WHAT TO DO: Reproduce every line of the listing below word for word, omitting the pictures.

##### LISTED ENTRIES #####

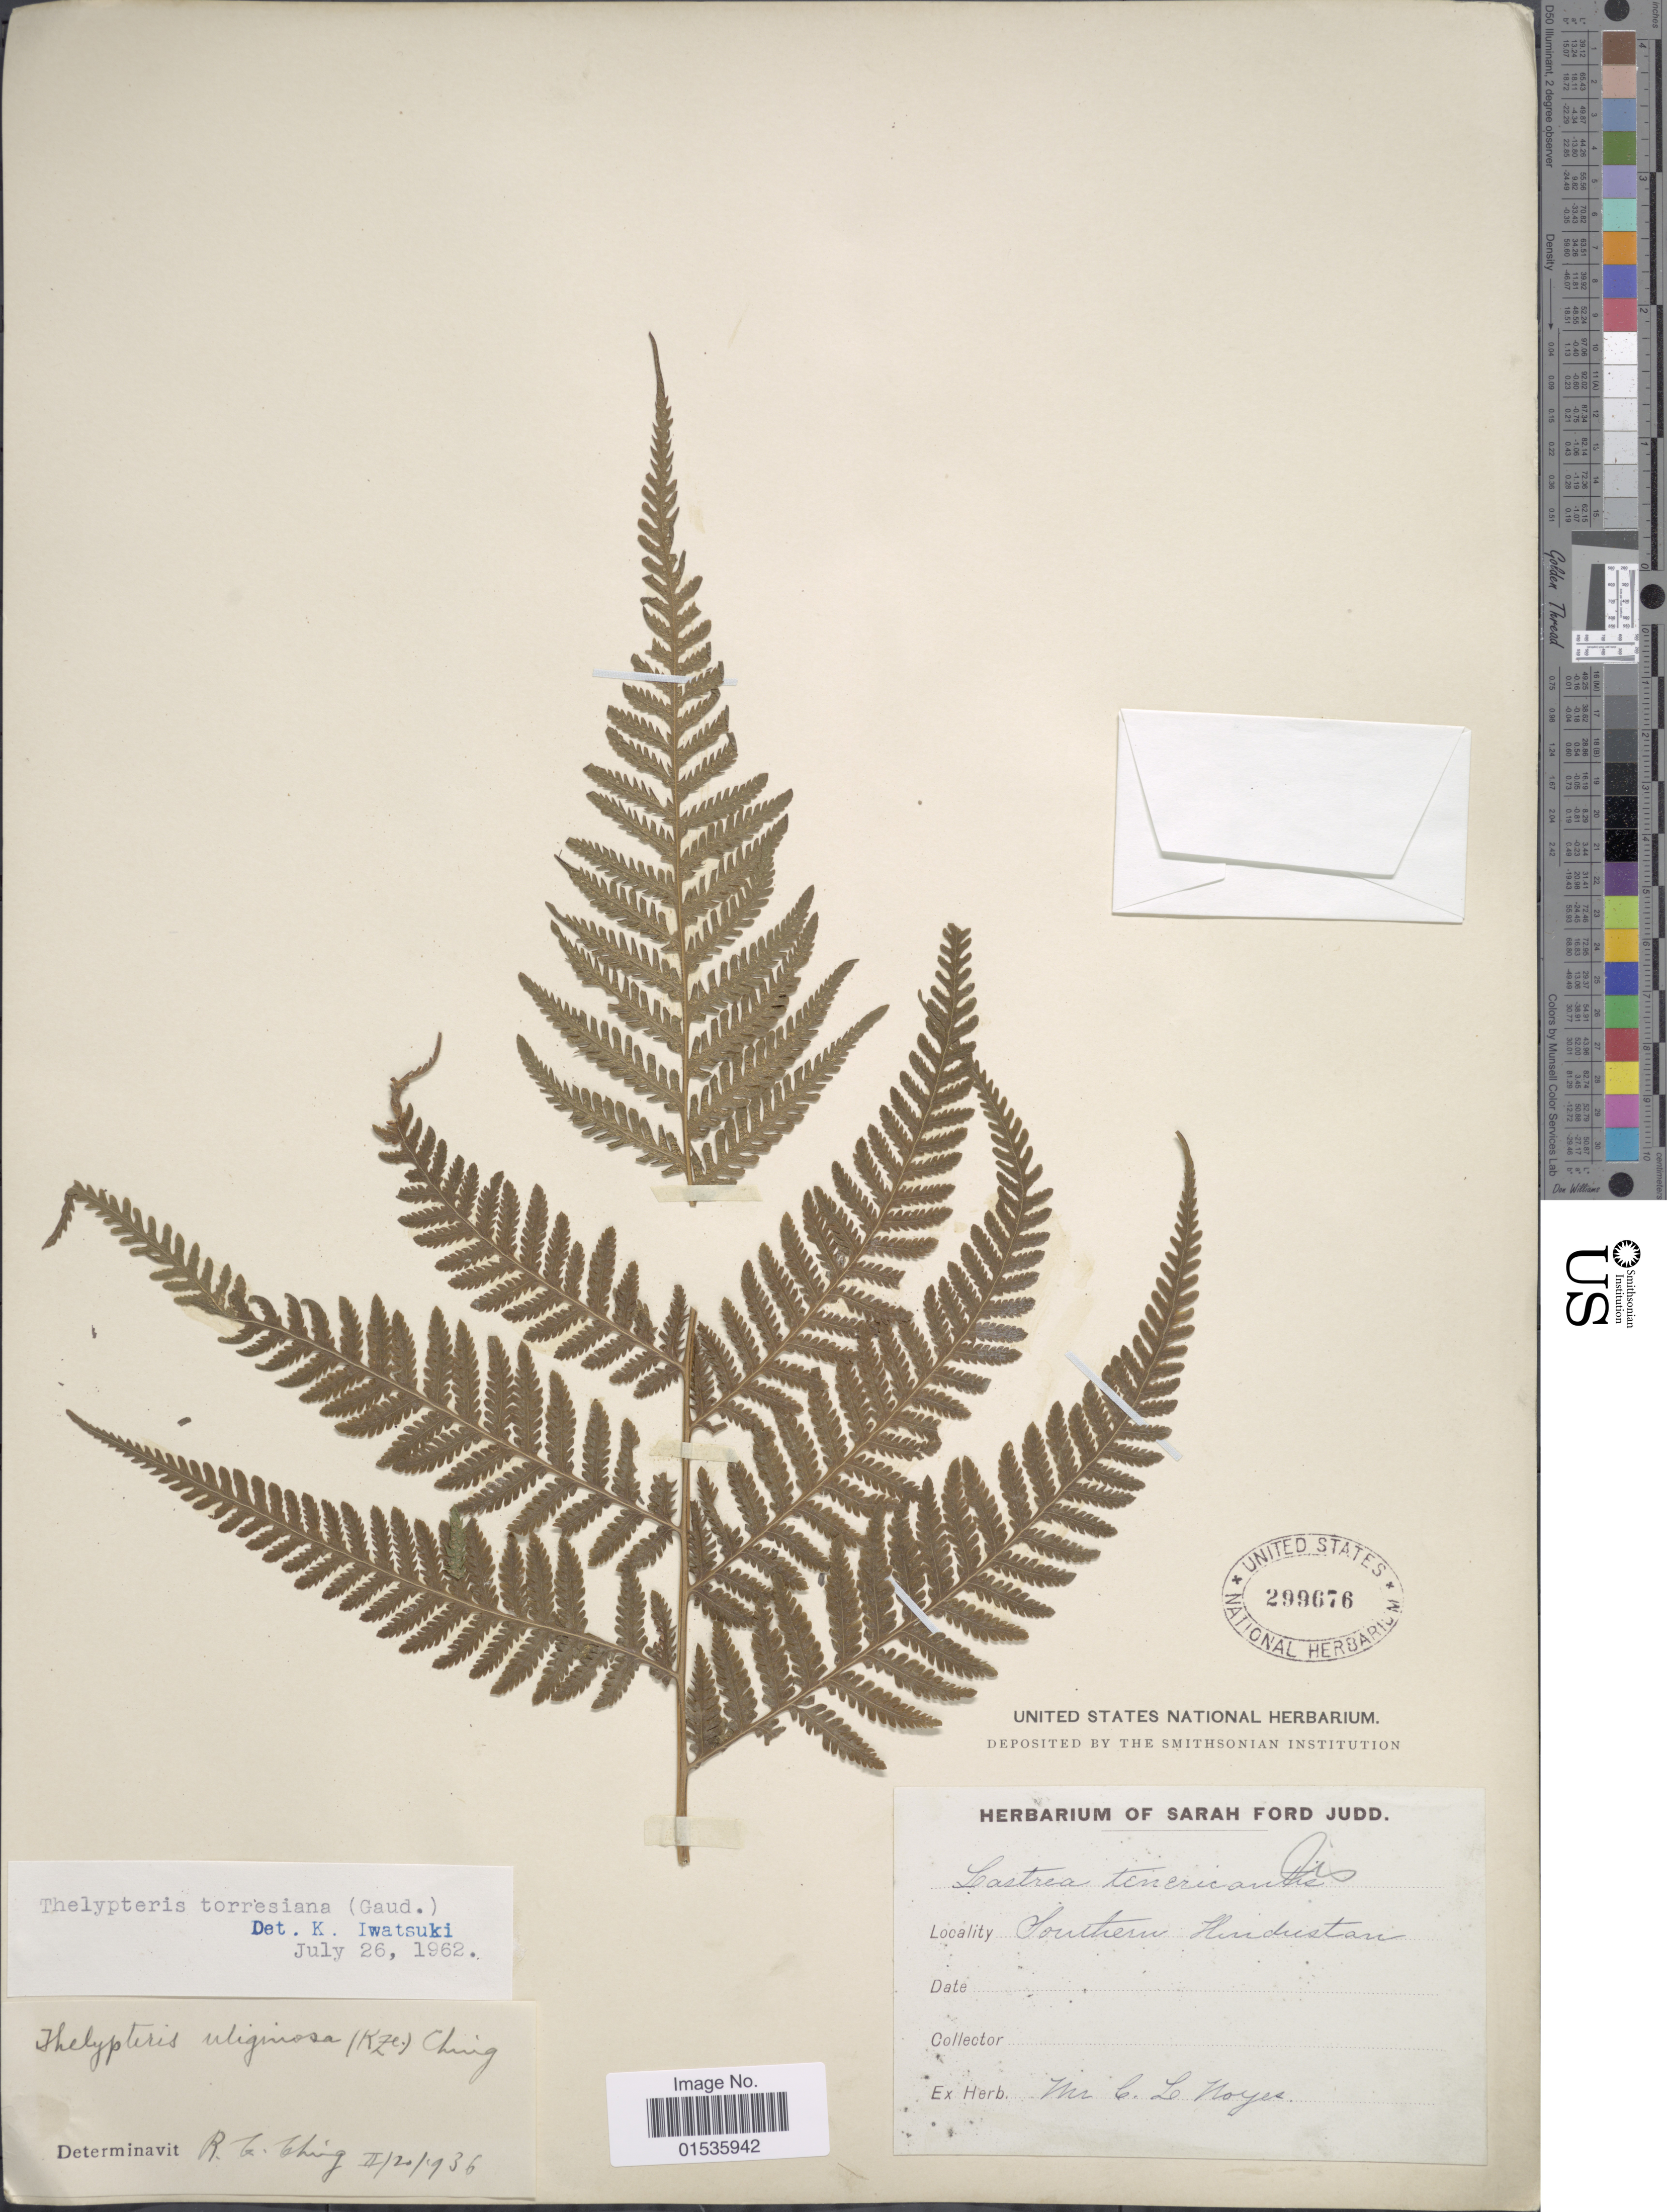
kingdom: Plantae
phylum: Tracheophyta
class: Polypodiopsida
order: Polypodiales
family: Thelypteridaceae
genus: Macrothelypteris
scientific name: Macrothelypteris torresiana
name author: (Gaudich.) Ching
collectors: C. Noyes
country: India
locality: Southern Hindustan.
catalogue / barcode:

#####

ANSWER TO THIS PROBLEM:
kingdom: Plantae
phylum: Tracheophyta
class: Polypodiopsida
order: Polypodiales
family: Thelypteridaceae
genus: Macrothelypteris
scientific name: Macrothelypteris torresiana
name author: (Gaudich.) Ching
collectors: C. Noyes
country: India
locality: Southern Hindustan.
catalogue / barcode:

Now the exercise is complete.